During a speech on Thursday, Russian president Vladimir Putin showed test footage of a new intercontinental ballistic missile.
The nuclear weapon, called the RS-28 Sarmat or Satan 2, has been in development since 2009.
Putin claimed the ICBM is "invincible" to missile defense systems.
He also presented animations of several other weapons, including what some call a "doomsday" drone submarine.
During Vladimir Putin's annual speech on Thursday, the Russian president played videos that unveiled brand-new nuclear weapons with startling capabilities.
Putin announced an "unstoppable" nuclear-powered "global cruise missile" that has "practically unlimited" range, then showed an animation of the device bobbing and weaving around the globe. He also played a computer animation of a high-speed, nuke-armed submarine drone blowing up ships and coastal targets.
"Russia remained and remains the largest nuclear power. Do not forget, no one really wanted to talk to us. Nobody listened to us," Putin told a crowd in Moscow, according to a translation by Sputnik, a Russian-government-controlled news agency. "Listen now."
David Wright, a physicist and missile expert at the Union of Concerned Scientists, told Business Insider that the idea of an "unstoppable" cruise missile going around the world without being detected is "fiction," since it'd heat up to an extreme degree. (CNN also reported that all tests of the cruise missile ended in crashes.)

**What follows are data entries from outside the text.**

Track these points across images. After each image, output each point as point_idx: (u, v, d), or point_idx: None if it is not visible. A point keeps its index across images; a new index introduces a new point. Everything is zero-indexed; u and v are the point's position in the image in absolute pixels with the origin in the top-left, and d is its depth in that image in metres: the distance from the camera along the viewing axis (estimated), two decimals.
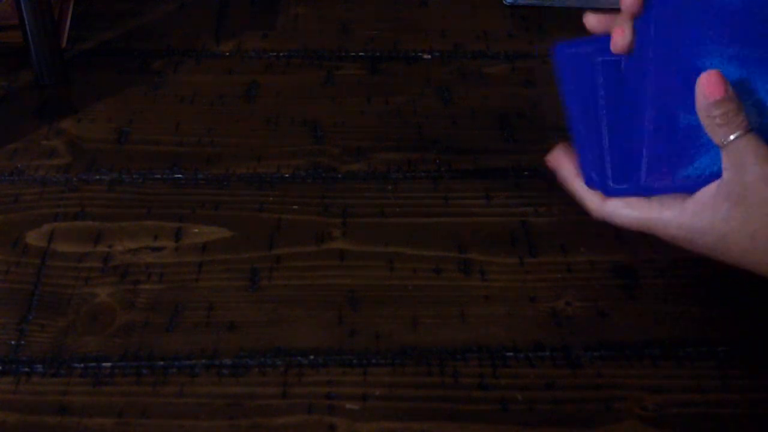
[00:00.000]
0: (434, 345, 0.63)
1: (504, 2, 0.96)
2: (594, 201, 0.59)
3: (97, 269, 0.67)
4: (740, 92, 0.56)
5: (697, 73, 0.56)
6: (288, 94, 0.84)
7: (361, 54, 0.89)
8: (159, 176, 0.75)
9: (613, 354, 0.63)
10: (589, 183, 0.59)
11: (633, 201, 0.58)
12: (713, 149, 0.57)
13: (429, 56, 0.89)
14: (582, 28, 0.95)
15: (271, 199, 0.73)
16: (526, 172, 0.76)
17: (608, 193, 0.59)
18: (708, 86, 0.56)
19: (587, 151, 0.60)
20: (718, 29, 0.57)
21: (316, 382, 0.60)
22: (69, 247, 0.68)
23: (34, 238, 0.69)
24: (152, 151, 0.77)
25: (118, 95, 0.83)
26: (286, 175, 0.75)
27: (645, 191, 0.58)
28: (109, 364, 0.61)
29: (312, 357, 0.62)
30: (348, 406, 0.59)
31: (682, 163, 0.57)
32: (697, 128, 0.57)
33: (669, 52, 0.57)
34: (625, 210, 0.58)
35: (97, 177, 0.74)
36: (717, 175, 0.56)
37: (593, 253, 0.69)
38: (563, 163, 0.60)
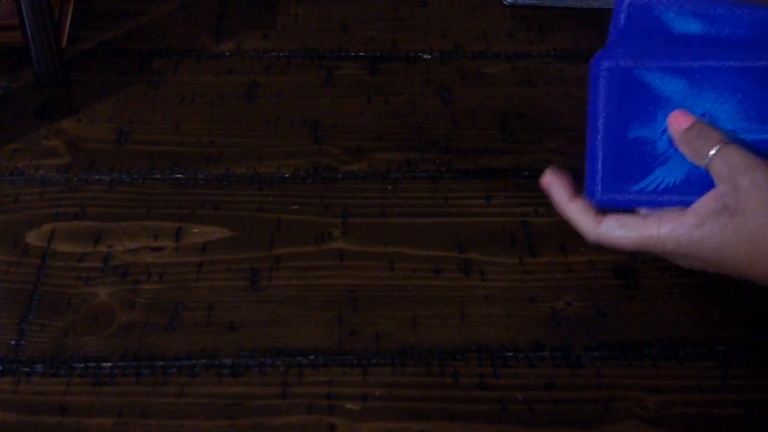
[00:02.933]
0: (434, 345, 0.63)
1: (504, 2, 0.96)
2: (588, 225, 0.59)
3: (97, 269, 0.67)
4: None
5: (643, 87, 0.57)
6: (288, 94, 0.84)
7: (361, 54, 0.89)
8: (159, 176, 0.75)
9: (613, 354, 0.63)
10: (586, 194, 0.60)
11: (628, 220, 0.58)
12: (670, 162, 0.58)
13: (429, 56, 0.89)
14: (581, 28, 0.95)
15: (271, 199, 0.73)
16: (526, 172, 0.76)
17: (595, 205, 0.59)
18: (676, 121, 0.57)
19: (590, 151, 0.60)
20: (665, 47, 0.58)
21: (316, 382, 0.60)
22: (69, 247, 0.68)
23: (34, 238, 0.69)
24: (152, 151, 0.77)
25: (118, 95, 0.83)
26: (286, 175, 0.75)
27: (613, 206, 0.58)
28: (109, 364, 0.61)
29: (312, 357, 0.62)
30: (348, 406, 0.59)
31: (638, 177, 0.58)
32: (647, 141, 0.58)
33: (617, 69, 0.58)
34: (619, 230, 0.58)
35: (97, 177, 0.74)
36: (675, 188, 0.57)
37: (593, 253, 0.69)
38: (554, 187, 0.60)
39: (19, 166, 0.75)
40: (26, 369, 0.61)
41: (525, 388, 0.60)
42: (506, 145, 0.79)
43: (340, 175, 0.75)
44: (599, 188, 0.59)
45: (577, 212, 0.59)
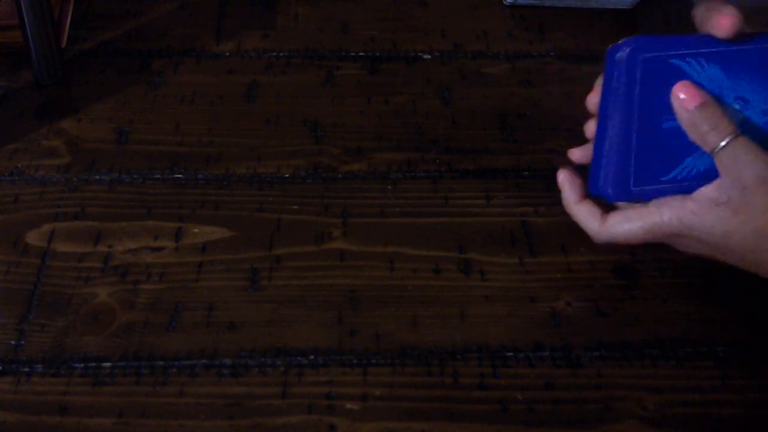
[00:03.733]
0: (434, 345, 0.63)
1: (504, 2, 0.96)
2: (594, 224, 0.59)
3: (97, 269, 0.67)
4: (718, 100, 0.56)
5: (681, 75, 0.57)
6: (288, 94, 0.84)
7: (361, 54, 0.89)
8: (159, 176, 0.75)
9: (613, 354, 0.63)
10: (593, 191, 0.59)
11: (630, 213, 0.58)
12: (698, 149, 0.57)
13: (429, 56, 0.89)
14: (580, 29, 0.95)
15: (271, 199, 0.73)
16: (526, 172, 0.76)
17: (609, 200, 0.59)
18: (685, 95, 0.56)
19: (595, 157, 0.60)
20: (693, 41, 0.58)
21: (316, 382, 0.60)
22: (69, 247, 0.68)
23: (34, 238, 0.69)
24: (152, 151, 0.77)
25: (118, 95, 0.83)
26: (286, 175, 0.75)
27: (637, 197, 0.58)
28: (109, 364, 0.61)
29: (312, 357, 0.62)
30: (348, 406, 0.59)
31: (669, 167, 0.58)
32: (679, 130, 0.57)
33: (655, 60, 0.57)
34: (625, 224, 0.58)
35: (97, 177, 0.74)
36: (704, 175, 0.56)
37: (593, 253, 0.69)
38: (567, 186, 0.61)
39: (19, 166, 0.75)
40: (26, 369, 0.61)
41: (525, 388, 0.60)
42: (506, 145, 0.79)
43: (340, 175, 0.75)
44: (631, 183, 0.58)
45: (583, 213, 0.60)
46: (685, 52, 0.58)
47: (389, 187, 0.74)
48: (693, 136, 0.57)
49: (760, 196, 0.53)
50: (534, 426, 0.58)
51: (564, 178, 0.61)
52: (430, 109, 0.82)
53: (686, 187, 0.57)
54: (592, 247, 0.69)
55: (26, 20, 0.79)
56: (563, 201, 0.61)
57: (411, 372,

But he said that at least one device Putin showed off likely does exist.
"We know they're developing some new systems with a longer range and a larger payload," Wright said.
The known weapon is called the RS-28 Sarmat, though NATO refers to it as the SS-X-30 Satan 2. Russia has been developing it since at least 2009.
Putin showed a video of the Satan 2 during his speech. In it, footage shows an intercontinental ballistic missile launching out of a silo, followed by an animation of it rocketing toward space. The video-game-like graphic follows the ICBM as it sails over a faux Earth in a high arc and opens its nosecone to reveal five nuclear warheads.
Putin claimed this 119-foot-tall missile is "invincible" to missile defense systems.
What makes ICBMs so threatening
Intercontinental ballistic missiles are similar to rockets that shoot satellites and people into orbit, but ICBMs carry warheads and hit targets on Earth.
The missiles travel in a wide arc over Earth, enabling them to strike halfway around the world within an hour. (North Korea recently launched its new ICBM in a high, compact arc to avoid rocketing it over US allies.)